- Published on
pytorch - Flower Classification
- Author
- Name
- yceffort
pytorch를 이용해서 꽃이미지를 구별해보도록 하자.
여기에서 활용할 데이터셋은 이거다. 총 102종류의 꽃이 있고, 각각 여러개의 이미지가 있다. 데이터셋을 다운로드 하면 train, valid, test로 나눠져 있고 이를 활용해서 꽃을 구별해보려고 한다.
1. 데이터 로딩
# 랜덤으로 학습하기 위해서 이미지를 약간씩 돌린다.
# 마찬가지로 랜덤하게 크롭한다.
# 또한 랜덤하게 상하 반전을 한다.
# 데이터를 텐서로 바꾼다.
# 이미지를 정규화 한다.
train_transforms = transforms.Compose([transforms.RandomRotation(30),
transforms.RandomResizedCrop(224),
transforms.RandomHorizontalFlip(),
transforms.ToTensor(),
transforms.Normalize([0.485, 0.456, 0.406],
[0.229, 0.224, 0.225])])
# validation과 test에는 랜덤을 적용하지 않는다.
# 리사이즈와, 가운데 크롭만 한다.
valid_transforms = transforms.Compose([transforms.Resize(256),
transforms.CenterCrop(224),
transforms.ToTensor(),
transforms.Normalize([0.485, 0.456, 0.406],
[0.229, 0.224, 0.225])])
test_transforms = transforms.Compose([transforms.Resize(256),
transforms.CenterCrop(224),
transforms.ToTensor(),
transforms.Normalize([0.485, 0.456, 0.406],
[0.229, 0.224, 0.225])])
# 이미지를 읽어드린후, 위에 메소드를 적용한다.
image_datasets = dict()
image_datasets['train'] = datasets.ImageFolder(train_dir, transform=train_transforms)
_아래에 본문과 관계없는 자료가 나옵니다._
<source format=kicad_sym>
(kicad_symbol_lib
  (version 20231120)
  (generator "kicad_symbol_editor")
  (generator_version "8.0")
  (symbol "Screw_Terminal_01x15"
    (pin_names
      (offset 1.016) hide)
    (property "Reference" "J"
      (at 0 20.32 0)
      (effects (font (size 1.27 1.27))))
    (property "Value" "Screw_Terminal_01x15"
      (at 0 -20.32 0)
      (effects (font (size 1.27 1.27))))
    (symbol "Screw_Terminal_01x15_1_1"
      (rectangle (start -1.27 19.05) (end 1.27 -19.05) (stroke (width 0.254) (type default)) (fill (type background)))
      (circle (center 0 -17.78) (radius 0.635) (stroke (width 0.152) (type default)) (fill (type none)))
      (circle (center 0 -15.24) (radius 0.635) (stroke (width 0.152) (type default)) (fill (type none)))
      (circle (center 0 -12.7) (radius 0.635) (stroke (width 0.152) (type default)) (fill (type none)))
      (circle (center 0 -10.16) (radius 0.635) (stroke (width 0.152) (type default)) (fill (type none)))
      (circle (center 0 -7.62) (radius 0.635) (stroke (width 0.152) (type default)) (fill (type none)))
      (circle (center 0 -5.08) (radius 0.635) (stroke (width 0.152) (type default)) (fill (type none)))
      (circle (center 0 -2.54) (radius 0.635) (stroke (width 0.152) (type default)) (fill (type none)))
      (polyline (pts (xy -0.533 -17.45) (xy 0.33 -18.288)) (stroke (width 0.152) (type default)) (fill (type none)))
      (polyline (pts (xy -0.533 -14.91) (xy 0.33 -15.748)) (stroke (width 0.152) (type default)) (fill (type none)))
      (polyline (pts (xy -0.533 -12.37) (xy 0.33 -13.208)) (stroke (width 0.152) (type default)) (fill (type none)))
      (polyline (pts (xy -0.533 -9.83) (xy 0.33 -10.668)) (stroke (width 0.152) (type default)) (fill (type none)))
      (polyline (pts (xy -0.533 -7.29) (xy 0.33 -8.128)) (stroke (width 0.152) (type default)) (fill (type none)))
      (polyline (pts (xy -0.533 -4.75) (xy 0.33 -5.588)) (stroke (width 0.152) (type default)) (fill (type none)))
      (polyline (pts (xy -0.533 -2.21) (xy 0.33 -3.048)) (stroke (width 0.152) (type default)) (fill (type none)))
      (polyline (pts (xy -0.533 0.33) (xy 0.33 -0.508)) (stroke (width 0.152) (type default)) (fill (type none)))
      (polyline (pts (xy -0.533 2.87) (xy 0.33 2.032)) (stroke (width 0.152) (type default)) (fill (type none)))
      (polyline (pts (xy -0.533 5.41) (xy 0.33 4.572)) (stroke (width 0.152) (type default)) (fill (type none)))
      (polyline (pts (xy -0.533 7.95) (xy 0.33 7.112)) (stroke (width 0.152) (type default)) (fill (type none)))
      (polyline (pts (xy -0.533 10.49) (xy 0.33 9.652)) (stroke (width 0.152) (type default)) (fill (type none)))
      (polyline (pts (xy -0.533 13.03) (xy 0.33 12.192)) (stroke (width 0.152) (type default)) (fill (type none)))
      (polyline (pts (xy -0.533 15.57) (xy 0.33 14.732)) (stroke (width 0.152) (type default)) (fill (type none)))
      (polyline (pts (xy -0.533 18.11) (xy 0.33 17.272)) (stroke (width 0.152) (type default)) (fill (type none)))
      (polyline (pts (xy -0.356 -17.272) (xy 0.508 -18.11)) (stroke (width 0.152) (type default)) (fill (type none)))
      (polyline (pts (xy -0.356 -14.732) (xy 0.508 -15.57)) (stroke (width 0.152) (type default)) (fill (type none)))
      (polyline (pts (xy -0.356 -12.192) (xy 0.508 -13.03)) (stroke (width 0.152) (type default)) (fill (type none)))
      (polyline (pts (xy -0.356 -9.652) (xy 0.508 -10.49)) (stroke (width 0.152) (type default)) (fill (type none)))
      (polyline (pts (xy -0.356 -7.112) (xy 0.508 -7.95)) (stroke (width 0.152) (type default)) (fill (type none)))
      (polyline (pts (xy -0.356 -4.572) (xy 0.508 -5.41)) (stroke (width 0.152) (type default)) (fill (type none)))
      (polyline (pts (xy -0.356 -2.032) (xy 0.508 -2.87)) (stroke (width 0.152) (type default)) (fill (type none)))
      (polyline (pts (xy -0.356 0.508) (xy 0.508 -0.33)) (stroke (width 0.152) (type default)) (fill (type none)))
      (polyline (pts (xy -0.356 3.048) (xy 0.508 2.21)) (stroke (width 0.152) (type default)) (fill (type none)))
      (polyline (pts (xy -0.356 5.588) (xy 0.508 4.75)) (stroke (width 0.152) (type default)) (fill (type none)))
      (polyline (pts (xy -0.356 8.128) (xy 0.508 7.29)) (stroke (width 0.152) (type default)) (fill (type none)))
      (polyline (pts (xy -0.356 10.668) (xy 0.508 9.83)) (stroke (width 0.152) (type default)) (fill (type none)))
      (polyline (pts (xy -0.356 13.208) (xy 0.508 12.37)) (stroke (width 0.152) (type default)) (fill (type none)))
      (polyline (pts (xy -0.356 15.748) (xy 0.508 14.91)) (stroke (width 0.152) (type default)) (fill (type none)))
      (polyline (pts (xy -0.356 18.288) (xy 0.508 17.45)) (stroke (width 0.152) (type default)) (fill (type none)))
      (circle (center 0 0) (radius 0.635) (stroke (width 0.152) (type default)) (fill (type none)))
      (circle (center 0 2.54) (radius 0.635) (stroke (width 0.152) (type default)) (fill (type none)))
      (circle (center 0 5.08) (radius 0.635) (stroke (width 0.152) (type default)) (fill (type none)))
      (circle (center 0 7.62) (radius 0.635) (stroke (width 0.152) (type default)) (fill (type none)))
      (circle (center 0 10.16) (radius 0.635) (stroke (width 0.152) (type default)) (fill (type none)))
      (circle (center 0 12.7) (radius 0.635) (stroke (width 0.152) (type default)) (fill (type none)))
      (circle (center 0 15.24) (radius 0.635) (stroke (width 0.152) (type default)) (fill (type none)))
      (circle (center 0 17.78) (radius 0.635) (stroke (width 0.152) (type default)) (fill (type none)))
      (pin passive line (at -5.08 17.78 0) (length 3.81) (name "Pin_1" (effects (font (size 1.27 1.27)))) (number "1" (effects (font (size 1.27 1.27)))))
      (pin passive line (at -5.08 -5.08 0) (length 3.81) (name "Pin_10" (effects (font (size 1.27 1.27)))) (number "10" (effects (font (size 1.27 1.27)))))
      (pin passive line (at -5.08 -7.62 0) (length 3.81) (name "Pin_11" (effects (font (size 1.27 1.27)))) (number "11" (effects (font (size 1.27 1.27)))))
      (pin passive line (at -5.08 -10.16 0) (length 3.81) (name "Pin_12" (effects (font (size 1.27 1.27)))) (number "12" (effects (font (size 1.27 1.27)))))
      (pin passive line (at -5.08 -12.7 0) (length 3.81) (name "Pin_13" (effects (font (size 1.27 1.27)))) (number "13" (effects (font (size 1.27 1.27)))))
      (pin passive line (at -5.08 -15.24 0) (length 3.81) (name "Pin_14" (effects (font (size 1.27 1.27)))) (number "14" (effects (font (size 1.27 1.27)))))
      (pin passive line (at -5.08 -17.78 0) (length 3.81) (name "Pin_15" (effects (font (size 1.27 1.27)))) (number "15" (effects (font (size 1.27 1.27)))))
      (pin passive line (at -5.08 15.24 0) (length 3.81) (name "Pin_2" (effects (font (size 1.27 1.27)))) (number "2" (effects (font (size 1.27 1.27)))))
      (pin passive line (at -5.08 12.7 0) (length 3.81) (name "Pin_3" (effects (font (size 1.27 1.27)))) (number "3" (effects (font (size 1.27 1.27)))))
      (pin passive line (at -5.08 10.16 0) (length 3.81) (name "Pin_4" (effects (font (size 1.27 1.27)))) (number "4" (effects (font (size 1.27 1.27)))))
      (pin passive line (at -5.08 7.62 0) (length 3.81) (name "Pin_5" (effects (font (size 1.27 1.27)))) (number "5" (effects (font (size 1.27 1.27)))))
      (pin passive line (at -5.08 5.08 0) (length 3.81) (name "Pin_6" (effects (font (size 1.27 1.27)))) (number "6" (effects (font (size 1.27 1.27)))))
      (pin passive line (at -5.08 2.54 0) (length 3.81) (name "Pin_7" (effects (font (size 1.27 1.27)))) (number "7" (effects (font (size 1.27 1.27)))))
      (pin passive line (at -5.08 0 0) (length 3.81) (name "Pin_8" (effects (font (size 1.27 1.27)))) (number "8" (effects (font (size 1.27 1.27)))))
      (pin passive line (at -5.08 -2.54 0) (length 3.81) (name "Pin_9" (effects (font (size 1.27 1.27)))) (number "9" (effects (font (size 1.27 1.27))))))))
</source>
image_datasets['valid'] = datasets.ImageFolder(valid_dir, transform=valid_transforms)
image_datasets['test'] = datasets.ImageFolder(test_dir, transform=test_transforms)
# 배치로 만든다.
dataloaders = dict()
dataloaders['train'] = torch.utils.data.DataLoader(image_datasets['train'], batch_size=64, shuffle=True)
dataloaders['valid'] = torch.utils.data.DataLoader(image_datasets['valid'], batch_size=32)
dataloaders['test'] = torch.utils.data.DataLoader(image_datasets['test'], batch_size=20)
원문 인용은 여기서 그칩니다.